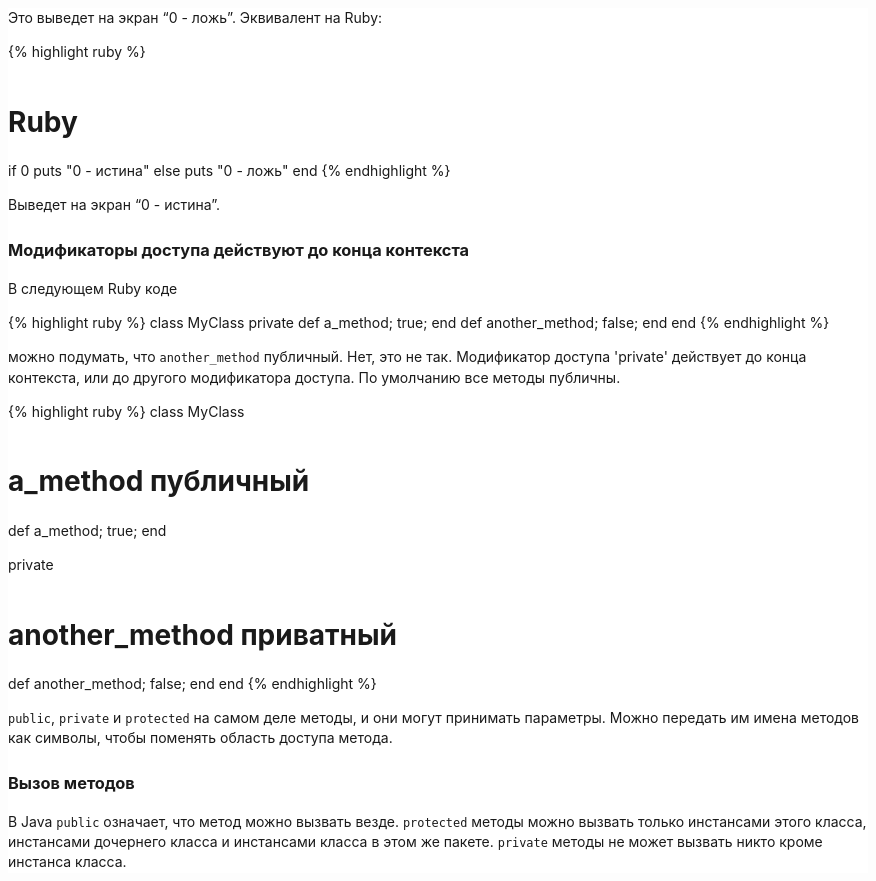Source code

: Это выведет на экран “0 - ложь”. Эквивалент на Ruby:

{% highlight ruby %}
# Ruby
if 0
  puts "0 - истина"
else
  puts "0 - ложь"
end
{% endhighlight %}

Выведет на экран “0 - истина”.

### Модификаторы доступа действуют до конца контекста

В следующем Ruby коде

{% highlight ruby %}
class MyClass
  private
  def a_method; true; end
  def another_method; false; end
end
{% endhighlight %}

можно подумать, что `another_method` публичный. Нет, это не так. Модификатор
доступа 'private' действует до конца контекста, или до другого модификатора
доступа. По умолчанию все методы публичны.

{% highlight ruby %}
class MyClass
  # a_method публичный
  def a_method; true; end

  private

  # another_method приватный
  def another_method; false; end
end
{% endhighlight %}

`public`, `private` и `protected` на самом деле методы, и они могут принимать
параметры. Можно передать им имена методов как символы, чтобы поменять область
доступа метода.

### Вызов методов

В Java `public` означает, что метод можно вызвать везде. `protected` методы можно
вызвать только инстансами этого класса, инстансами дочернего класса и инстансами
класса в этом же пакете. `private` методы не может вызвать никто кроме инстанса
класса.
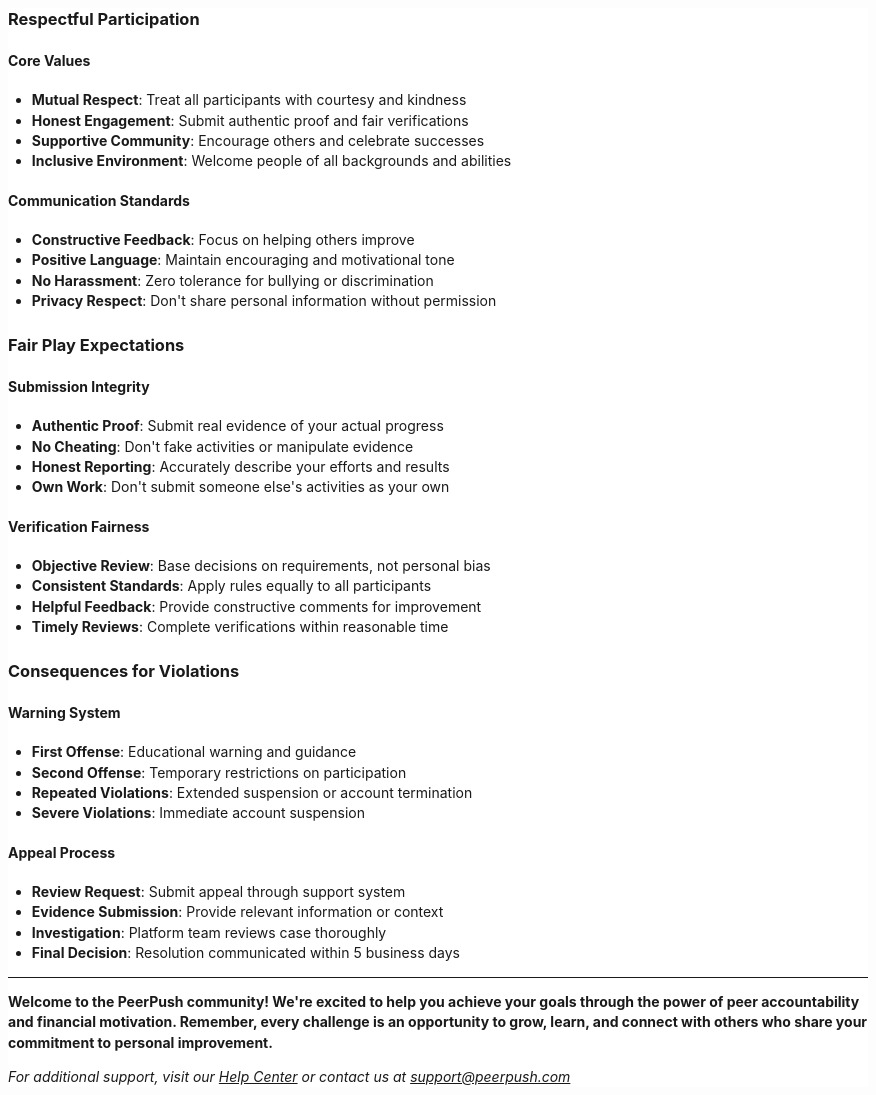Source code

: ### Respectful Participation

#### Core Values
- **Mutual Respect**: Treat all participants with courtesy and kindness
- **Honest Engagement**: Submit authentic proof and fair verifications
- **Supportive Community**: Encourage others and celebrate successes
- **Inclusive Environment**: Welcome people of all backgrounds and abilities

#### Communication Standards
- **Constructive Feedback**: Focus on helping others improve
- **Positive Language**: Maintain encouraging and motivational tone
- **No Harassment**: Zero tolerance for bullying or discrimination
- **Privacy Respect**: Don't share personal information without permission

### Fair Play Expectations

#### Submission Integrity
- **Authentic Proof**: Submit real evidence of your actual progress
- **No Cheating**: Don't fake activities or manipulate evidence
- **Honest Reporting**: Accurately describe your efforts and results
- **Own Work**: Don't submit someone else's activities as your own

#### Verification Fairness
- **Objective Review**: Base decisions on requirements, not personal bias
- **Consistent Standards**: Apply rules equally to all participants
- **Helpful Feedback**: Provide constructive comments for improvement
- **Timely Reviews**: Complete verifications within reasonable time

### Consequences for Violations

#### Warning System
- **First Offense**: Educational warning and guidance
- **Second Offense**: Temporary restrictions on participation
- **Repeated Violations**: Extended suspension or account termination
- **Severe Violations**: Immediate account suspension

#### Appeal Process
- **Review Request**: Submit appeal through support system
- **Evidence Submission**: Provide relevant information or context
- **Investigation**: Platform team reviews case thoroughly
- **Final Decision**: Resolution communicated within 5 business days

---

**Welcome to the PeerPush community! We're excited to help you achieve your goals through the power of peer accountability and financial motivation. Remember, every challenge is an opportunity to grow, learn, and connect with others who share your commitment to personal improvement.**

*For additional support, visit our [Help Center](https://help.peerpush.com) or contact us at support@peerpush.com*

• • • •

(Action item)
Take the records above from their first line through the line with "- **No Harassment**: Zero" and set those lines down word for word, minus the pictures.

(Exercise response)
Source code

: Это выведет на экран “0 - ложь”. Эквивалент на Ruby:

{% highlight ruby %}
# Ruby
if 0
  puts "0 - истина"
else
  puts "0 - ложь"
end
{% endhighlight %}

Выведет на экран “0 - истина”.

### Модификаторы доступа действуют до конца контекста

В следующем Ruby коде

{% highlight ruby %}
class MyClass
  private
  def a_method; true; end
  def another_method; false; end
end
{% endhighlight %}

можно подумать, что `another_method` публичный. Нет, это не так. Модификатор
доступа 'private' действует до конца контекста, или до другого модификатора
доступа. По умолчанию все методы публичны.

{% highlight ruby %}
class MyClass
  # a_method публичный
  def a_method; true; end

  private

  # another_method приватный
  def another_method; false; end
end
{% endhighlight %}

`public`, `private` и `protected` на самом деле методы, и они могут принимать
параметры. Можно передать им имена методов как символы, чтобы поменять область
доступа метода.

### Вызов методов

В Java `public` означает, что метод можно вызвать везде. `protected` методы можно
вызвать только инстансами этого класса, инстансами дочернего класса и инстансами
класса в этом же пакете. `private` методы не может вызвать никто кроме инстанса
класса.
Source code

: ### Respectful Participation

#### Core Values
- **Mutual Respect**: Treat all participants with courtesy and kindness
- **Honest Engagement**: Submit authentic proof and fair verifications
- **Supportive Community**: Encourage others and celebrate successes
- **Inclusive Environment**: Welcome people of all backgrounds and abilities

#### Communication Standards
- **Constructive Feedback**: Focus on helping others improve
- **Positive Language**: Maintain encouraging and motivational tone
- **No Harassment**: Zero tolerance for bullying or discrimination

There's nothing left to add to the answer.